• [What you are asked to do]:
Copy the entries below verbatim, omitting any pictures they contain.

Stored data:

◇ ◇ ◇ ◇ ◇ ◇ ◇

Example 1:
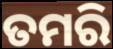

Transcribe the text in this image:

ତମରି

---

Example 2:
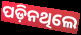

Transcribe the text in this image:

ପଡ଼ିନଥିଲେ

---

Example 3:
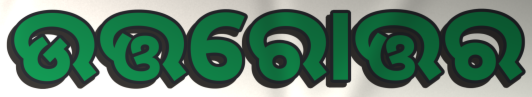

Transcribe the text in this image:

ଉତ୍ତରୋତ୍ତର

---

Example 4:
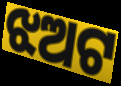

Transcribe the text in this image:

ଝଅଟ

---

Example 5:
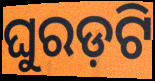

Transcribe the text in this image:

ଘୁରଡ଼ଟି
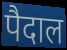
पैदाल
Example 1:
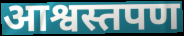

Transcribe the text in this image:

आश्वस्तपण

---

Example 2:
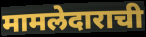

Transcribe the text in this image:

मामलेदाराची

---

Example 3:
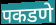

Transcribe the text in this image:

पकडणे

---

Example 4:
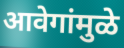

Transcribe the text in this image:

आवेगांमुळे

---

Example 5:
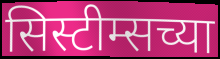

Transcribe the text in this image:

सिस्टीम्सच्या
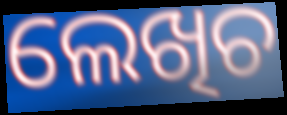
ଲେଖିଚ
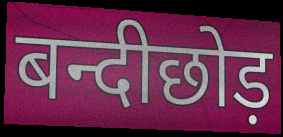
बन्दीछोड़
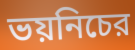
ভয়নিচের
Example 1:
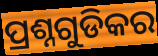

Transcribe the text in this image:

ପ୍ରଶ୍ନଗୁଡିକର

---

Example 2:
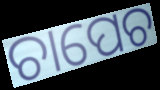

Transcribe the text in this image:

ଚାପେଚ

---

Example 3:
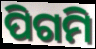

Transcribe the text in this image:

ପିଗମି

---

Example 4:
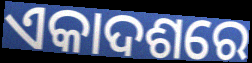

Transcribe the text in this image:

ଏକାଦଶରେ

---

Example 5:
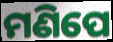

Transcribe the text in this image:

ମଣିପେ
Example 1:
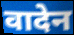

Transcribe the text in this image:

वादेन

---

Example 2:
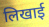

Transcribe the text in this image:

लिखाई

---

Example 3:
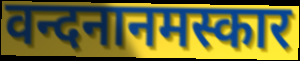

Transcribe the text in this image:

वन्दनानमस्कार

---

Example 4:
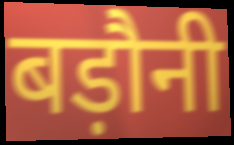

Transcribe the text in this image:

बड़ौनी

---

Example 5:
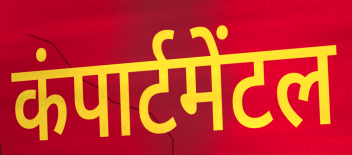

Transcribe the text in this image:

◇ ◇ ◇ ◇ ◇ ◇ ◇

• [Solved problem]:
Example 1:

Transcribe the text in this image:

ତମରି

---

Example 2:

Transcribe the text in this image:

ପଡ଼ିନଥିଲେ

---

Example 3:

Transcribe the text in this image:

ଉତ୍ତରୋତ୍ତର

---

Example 4:

Transcribe the text in this image:

ଝଅଟ

---

Example 5:

Transcribe the text in this image:

ଘୁରଡ଼ଟି
पैदाल
Example 1:

Transcribe the text in this image:

आश्वस्तपण

---

Example 2:

Transcribe the text in this image:

मामलेदाराची

---

Example 3:

Transcribe the text in this image:

पकडणे

---

Example 4:

Transcribe the text in this image:

आवेगांमुळे

---

Example 5:

Transcribe the text in this image:

सिस्टीम्सच्या
ଲେଖିଚ
बन्दीछोड़
ভয়নিচের
Example 1:

Transcribe the text in this image:

ପ୍ରଶ୍ନଗୁଡିକର

---

Example 2:

Transcribe the text in this image:

ଚାପେଚ

---

Example 3:

Transcribe the text in this image:

ପିଗମି

---

Example 4:

Transcribe the text in this image:

ଏକାଦଶରେ

---

Example 5:

Transcribe the text in this image:

ମଣିପେ
Example 1:

Transcribe the text in this image:

वादेन

---

Example 2:

Transcribe the text in this image:

लिखाई

---

Example 3:

Transcribe the text in this image:

वन्दनानमस्कार

---

Example 4:

Transcribe the text in this image:

बड़ौनी

---

Example 5:

Transcribe the text in this image:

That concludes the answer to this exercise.